[Data shown]:
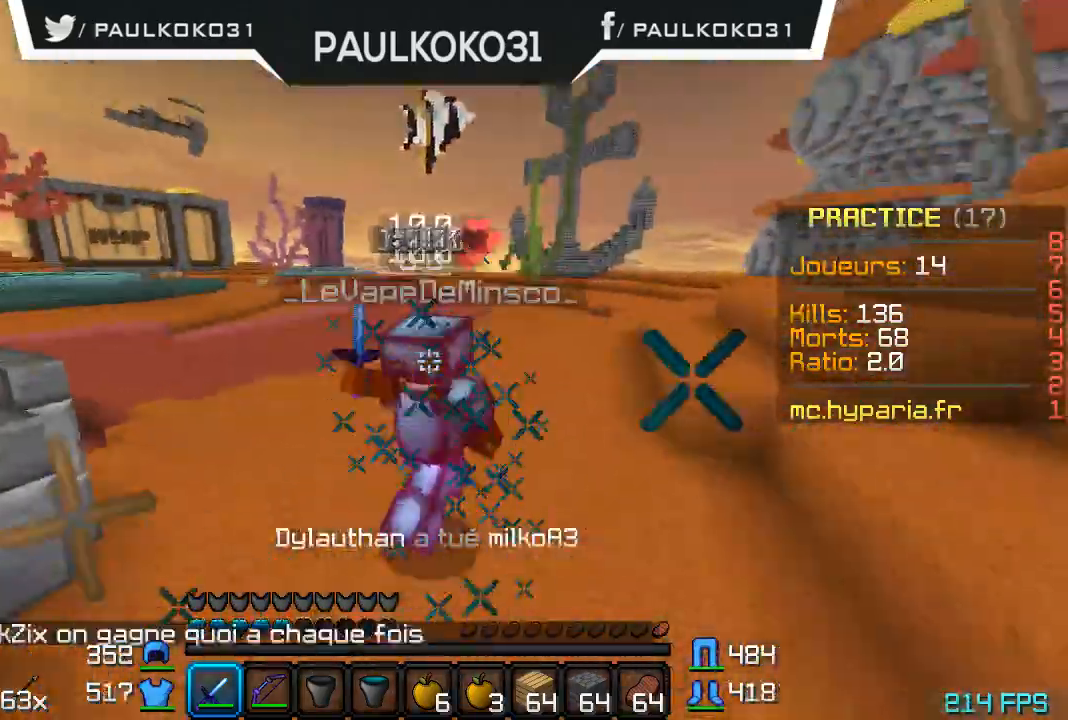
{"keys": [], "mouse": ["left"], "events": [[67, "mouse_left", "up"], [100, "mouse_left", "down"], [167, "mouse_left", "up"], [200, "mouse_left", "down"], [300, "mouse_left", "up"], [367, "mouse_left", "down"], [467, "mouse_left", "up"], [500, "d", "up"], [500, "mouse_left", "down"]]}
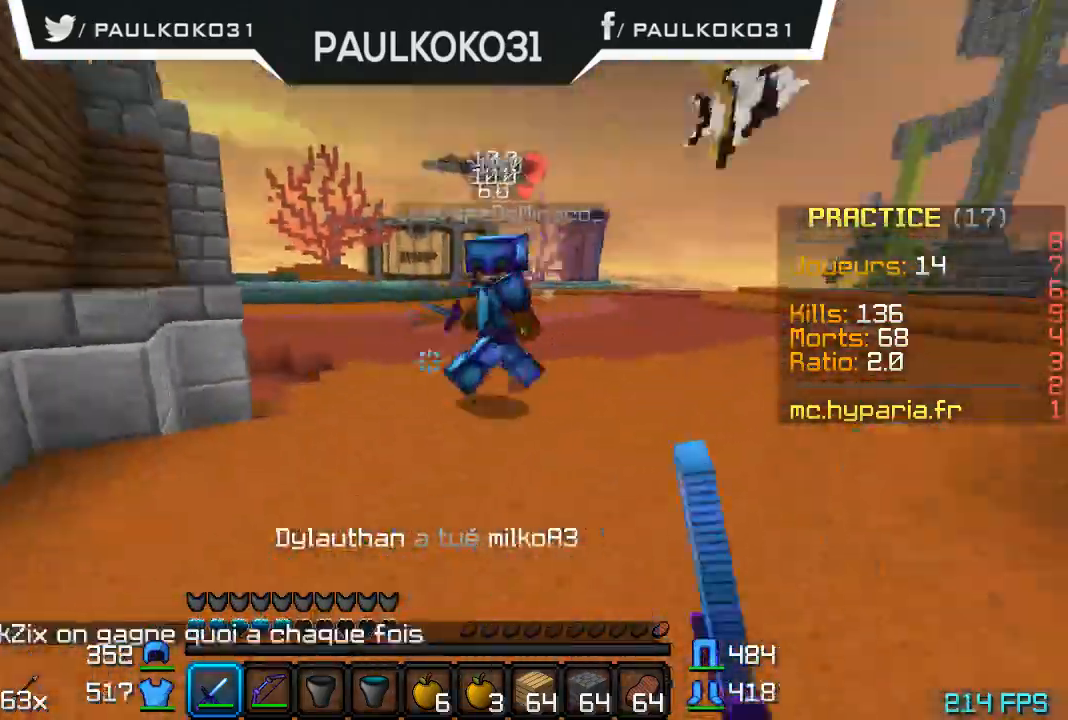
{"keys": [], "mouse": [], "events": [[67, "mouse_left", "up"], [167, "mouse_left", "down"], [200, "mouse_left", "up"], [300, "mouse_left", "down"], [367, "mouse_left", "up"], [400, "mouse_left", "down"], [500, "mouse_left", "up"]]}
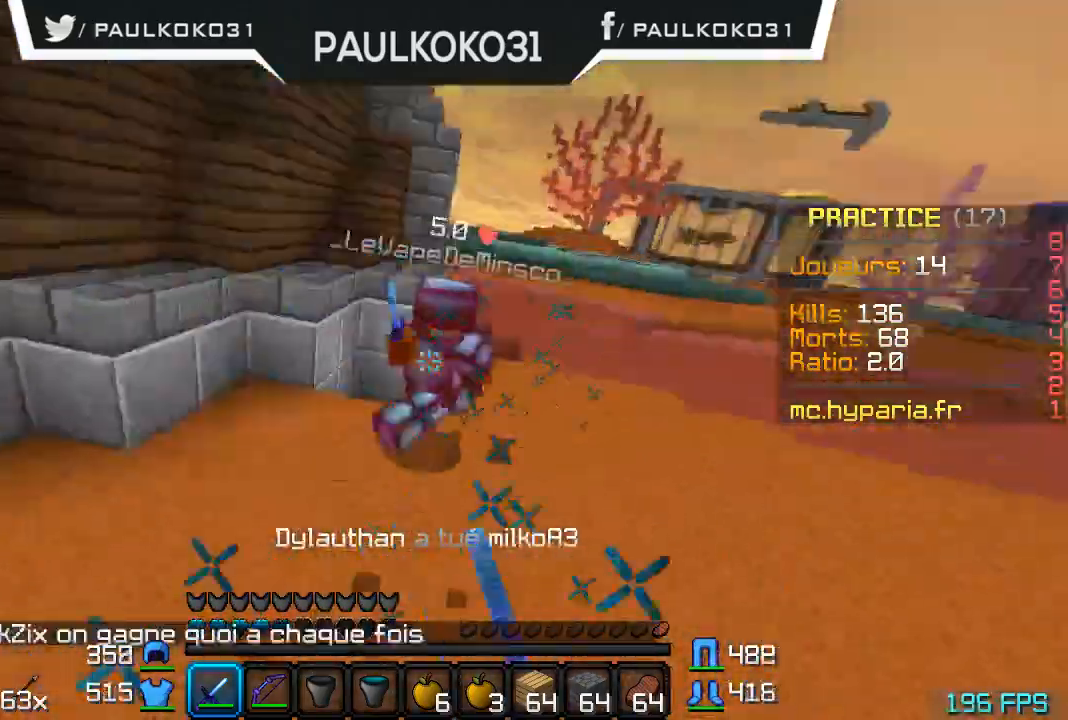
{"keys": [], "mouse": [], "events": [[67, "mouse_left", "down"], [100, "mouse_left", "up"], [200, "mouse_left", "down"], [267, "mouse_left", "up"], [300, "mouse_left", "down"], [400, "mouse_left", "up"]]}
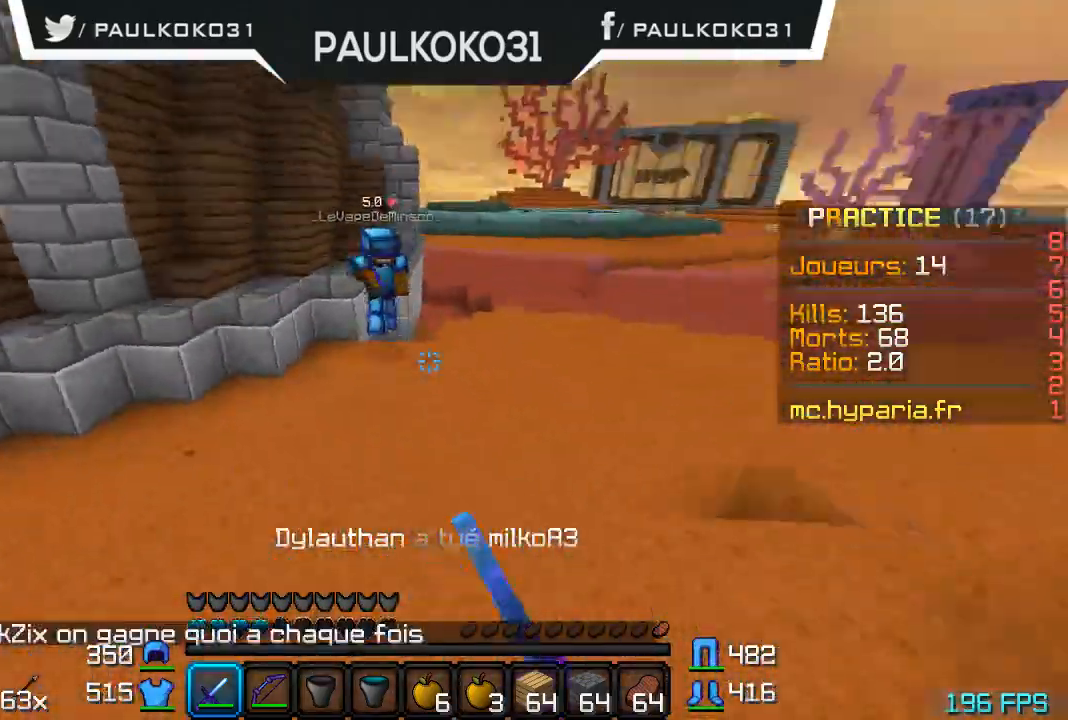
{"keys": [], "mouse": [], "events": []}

[Instructions for the task]:
The job is to set down the whole listing exactly, excluding any images.

[Finished task]:
{"keys": [], "mouse": ["left"], "events": [[67, "mouse_left", "up"], [100, "mouse_left", "down"], [167, "mouse_left", "up"], [200, "mouse_left", "down"], [300, "mouse_left", "up"], [367, "mouse_left", "down"], [467, "mouse_left", "up"], [500, "d", "up"], [500, "mouse_left", "down"]]}
{"keys": [], "mouse": [], "events": [[67, "mouse_left", "up"], [167, "mouse_left", "down"], [200, "mouse_left", "up"], [300, "mouse_left", "down"], [367, "mouse_left", "up"], [400, "mouse_left", "down"], [500, "mouse_left", "up"]]}
{"keys": [], "mouse": [], "events": [[67, "mouse_left", "down"], [100, "mouse_left", "up"], [200, "mouse_left", "down"], [267, "mouse_left", "up"], [300, "mouse_left", "down"], [400, "mouse_left", "up"]]}
{"keys": [], "mouse": [], "events": []}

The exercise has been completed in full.